Depending on the stock market, Bezos’ personal wealth is worth around $200 billion — a tidy sum for a man who had to explain to people what the internet was when he started flogging books online.
And yes, you can buy his biography online too, which will reveal Jeffrey Preston Bezos was born on January 12, 1964 in Albuquerque, New Mexico. While still in high school, he developed the Dream Institute, a centre that promoted creative thinking in young students. Maybe rocket science was part of that thinking? But after graduating summa cum laude in 1986 from Princeton University with degrees in electrical engineering and computer science, he undertook a series of jobs before joining the New York investment bank of D.E. Shaw & Co. in 1990. He was a rising star, soon named senior vice president — the firm’s youngest — and was in charge of examining investment opportunities on the internet. The new communications and marketing medium had enormous potential then, with web usage growing by more than 2,000 per cent a year.
Bezos obviously figured out very quickly that there was money to be made. He quit D.E. Shaw in 1994 and moved to Seattle, Washington to open a virtual bookstore.
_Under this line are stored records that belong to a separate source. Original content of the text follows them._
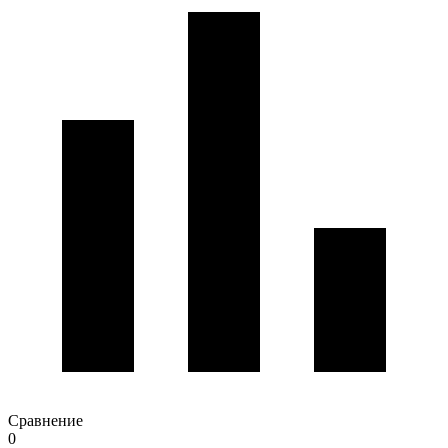
Сравнение
0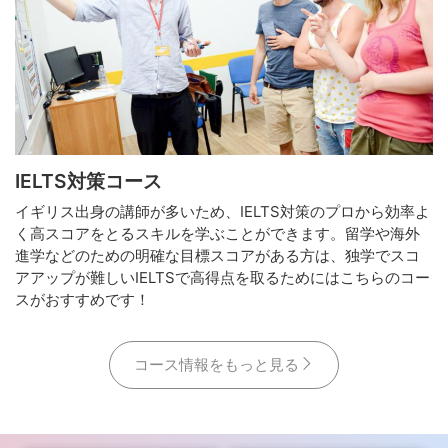
IELTS対策コース
イギリス出身の講師が多いため、IELTS対策のプロから効率よ
く高スコアをとるスキルを学ぶことができます。留学や海外
進学などのための明確な目標スコアがある方は、独学でスコ
アアップが難しいIELTSで高得点を取るためにはこちらのコー
スがおすすめです！
コース情報をもっと見る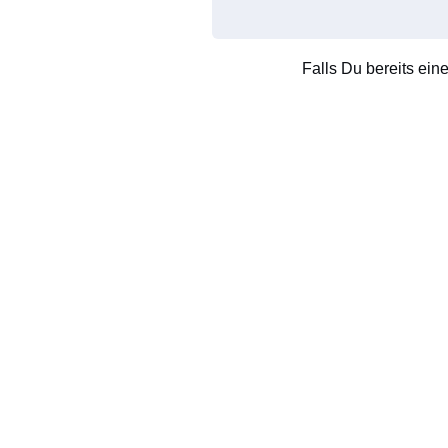
Falls Du bereits ein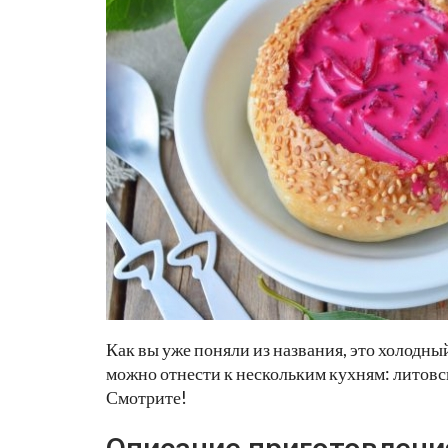
Как вы уже поняли из названия, это холодны
можно отнести к нескольким кухням: литовск
Смотрите!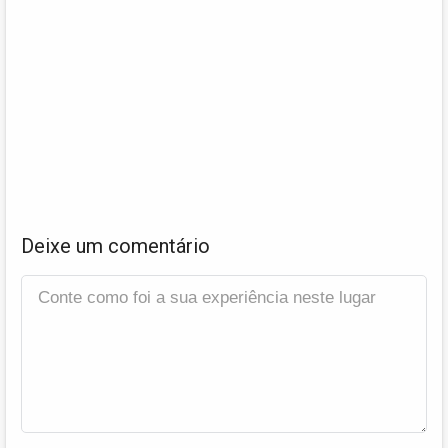
Deixe um comentário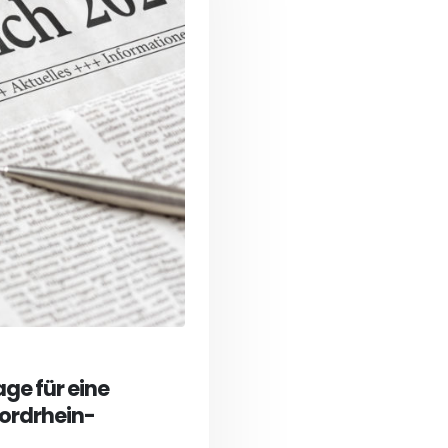
ge für eine
 Nordrhein-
Working out of his garage with a handful of employees, Bezos began developing the software for the site. Named after the South American river, Amazon sold its first book in July 1995.
It quickly became the leader in e-commerce. Open 24 hours a day, the site was user-friendly, encouraging browsers to post their own reviews of books and offering discounts, personalised recommendations, and searches for out-of-print books. In June 1998 it began selling CDs, and later that year it added videos. In 1999 Bezos added auctions to the site and invested in other virtual stores. The success of Amazon encouraged other retailers, including major book chains, to establish online stores. And the rest is history.
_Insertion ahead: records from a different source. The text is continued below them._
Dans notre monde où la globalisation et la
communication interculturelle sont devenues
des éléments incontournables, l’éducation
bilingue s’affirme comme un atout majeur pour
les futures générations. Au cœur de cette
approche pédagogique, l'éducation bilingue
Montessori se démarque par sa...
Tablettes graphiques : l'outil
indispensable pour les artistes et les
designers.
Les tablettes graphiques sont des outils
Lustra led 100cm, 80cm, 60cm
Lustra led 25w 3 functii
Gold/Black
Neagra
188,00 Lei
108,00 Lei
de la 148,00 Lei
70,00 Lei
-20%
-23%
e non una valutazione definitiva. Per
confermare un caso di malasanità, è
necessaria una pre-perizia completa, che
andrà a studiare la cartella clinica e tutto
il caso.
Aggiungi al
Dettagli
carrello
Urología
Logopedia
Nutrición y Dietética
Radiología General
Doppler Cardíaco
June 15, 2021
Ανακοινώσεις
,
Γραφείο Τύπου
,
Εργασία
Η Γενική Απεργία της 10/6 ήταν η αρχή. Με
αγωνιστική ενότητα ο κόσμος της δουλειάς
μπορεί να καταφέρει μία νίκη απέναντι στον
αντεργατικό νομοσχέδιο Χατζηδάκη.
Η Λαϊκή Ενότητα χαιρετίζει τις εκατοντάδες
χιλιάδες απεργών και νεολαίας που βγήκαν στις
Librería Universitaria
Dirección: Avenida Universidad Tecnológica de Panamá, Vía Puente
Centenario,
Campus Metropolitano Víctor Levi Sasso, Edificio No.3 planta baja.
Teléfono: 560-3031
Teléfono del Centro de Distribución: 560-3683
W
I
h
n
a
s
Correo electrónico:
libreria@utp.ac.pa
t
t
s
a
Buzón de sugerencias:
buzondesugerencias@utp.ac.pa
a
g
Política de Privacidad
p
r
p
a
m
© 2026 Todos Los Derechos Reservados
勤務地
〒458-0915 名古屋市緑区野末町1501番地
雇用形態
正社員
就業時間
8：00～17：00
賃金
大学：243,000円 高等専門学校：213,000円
Bezos’ flight into space last Tuesday also carried some pieces of aviation history including a piece of canvas used on the Wright brothers’ first plane, a medallion made from the vehicle that performed the first hot air balloon flight in 1783 and a pair of goggles used by legendary pilot Amelia Earhart.
The trip was also the culmination of a lifelong dream for Bezos.
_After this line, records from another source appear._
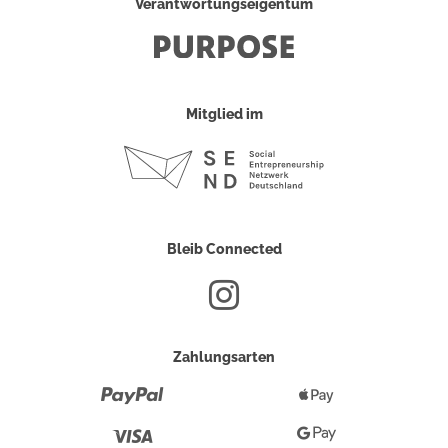
Verantwortungseigentum
Mitglied im
Bleib Connected
Zahlungsarten
Paypal
Apple
Pay
Visa
Google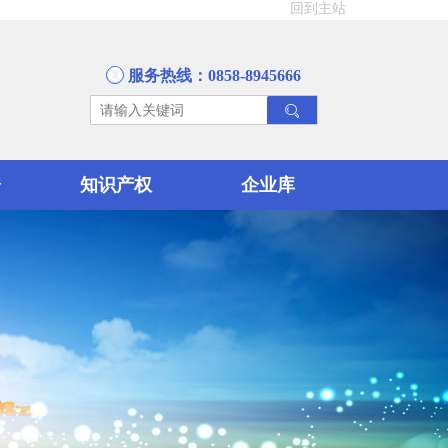
回到主站
服务热线：0858-8945666
资
知识产权
企业库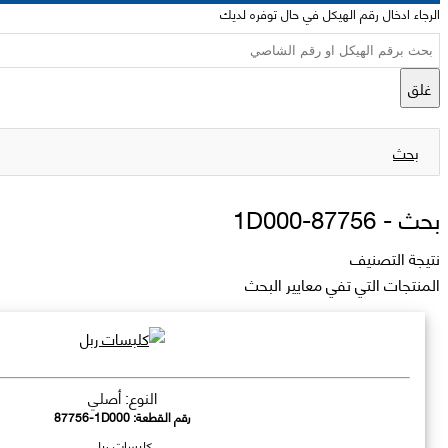
الرجاء ادخال رقم الهيكل في حال توفره لديك
غلق
بحث
بحث -
87756-1D000
نتيجة التصنيف
المنتجات التي تفي معايير البحث
النوع: أصلي
رقم القطعة:
87756-1D000
كلبسات ربل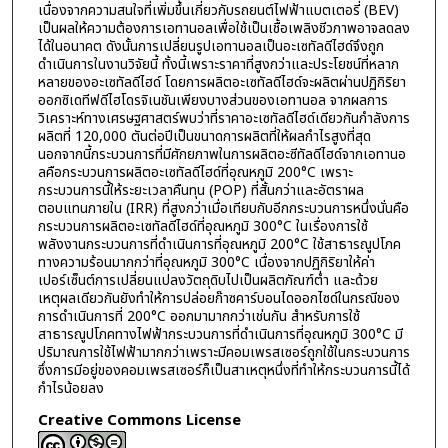
เนื่องจากความสนใจที่เพิ่มขึ้นเกี่ยวกับรถยนต์ไฟฟ้าแบตเตอรี่ (BEV)
เป็นผลให้ความต้องการเอทานอลเพื่อใช้เป็นเชื้อเพลิงชีวภาพอาจลดลง
ได้ในอนาคต ดังนั้นการเปลี่ยนรูปเอทานอลเป็นอะเซทัลดีไฮด์จึงถูก
ดำเนินการในงานวิจัยนี้ ทั้งนี้เพราะราคาที่สูงกว่าและประโยชน์ที่หลาก
หลายของอะเซทัลดีไฮด์ โดยการผลิตอะเซทัลดีไฮด์จะผลิตผ่านปฏิกิริยา
ออกซิเดทีฟดีไฮโดรจิเนชันเพียงบางส่วนของเอทานอล จากผลการ
วิเคราะห์ทางเศรษฐศาสตร์พบว่าที่ราคาอะเซทัลดีไฮด์เดียวกันกำลังการ
ผลิตที่ 120,000 ตันต่อปีเป็นขนาดการผลิตที่ให้ผลกำไรสูงที่สุด
นอกจากนี้กระบวนการที่มีศักยภาพในการผลิตอะซีทัลดีไฮด์จากเอทานอ
ลคือกระบวนการผลิตอะเซทัลดีไฮด์ที่อุณหภูมิ 200°C เพราะ
กระบวนการนี้ให้ระยะเวลาคืนทุน (POP) ที่สั้นกว่าและอัตราผล
ตอบแทนภายใน (IRR) ที่สูงกว่าเมื่อเทียบกับอีกกระบวนการหนึ่งนั่นคือ
กระบวนการผลิตอะเซทัลดีไฮด์ที่อุณหภูมิ 300°C ในเรื่องการใช้
พลังงานกระบวนการที่ดำเนินการที่อุณหภูมิ 200°C ใช้สาธารณูปโภค
ทางความร้อนมากกว่าที่อุณหภูมิ 300°C เนื่องจากปฏิกิริยาให้ค่า
เปอร์เซ็นต์การเปลี่ยนแปลงวัตถุดิบไปเป็นผลิตภัณฑ์ต่ำ และด้วย
เหตุผลเดียวกันยังทำให้การปล่อยก๊าซคาร์บอนไดออกไซด์ในกรณีของ
การดำเนินการที่ 200°C ออกมามากกว่าเช่นกัน สำหรับการใช้
สาธารณูปโภคทางไฟฟ้ากระบวนการที่ดำเนินการที่อุณหภูมิ 300°C มี
ปริมาณการใช้ไฟฟ้ามากกว่าเพราะมีคอมเพรสเซอร์ถูกใช้ในกระบวนการ
ซึ่งการมีอยู่ของคอมเพรสเซอร์ก็เป็นสาเหตุหนึ่งที่ทำให้กระบวนการนี้ได้
กำไรน้อยลง
Creative Commons License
“It’s amazing. There are no words,” he said after returning to Earth. “I’m not talented enough to put this into words.”
The entrepreneur spoke about how seeing Earth from suborbital space changed his perspective. “When you look at the planet, there are no borders,” Bezos said. “It’s one planet, and we share it and it’s fragile.”
He added that the journey reinforced his commitment to solving climate change, saying that investing in space technologies could help future generations.
“We have to build a road to space so that our kids and their kids can build a future,” Bezos said. “We live on this beautiful planet. You can’t imagine how thin the atmosphere is when you see it from space.”
Bezos flew alongside his brother, Mark, and 82-year-old Wally Funk, a pioneering former test pilot who underwent training in the 1960s to demonstrate that women could qualify for Nasa’s astronaut corps. Funk, whose launch was 60 years in the making, is now the oldest person to reach space. Dutch teenager Oliver Daemen, 18, rounded out the four-person crew and set his own milestone, becoming the youngest.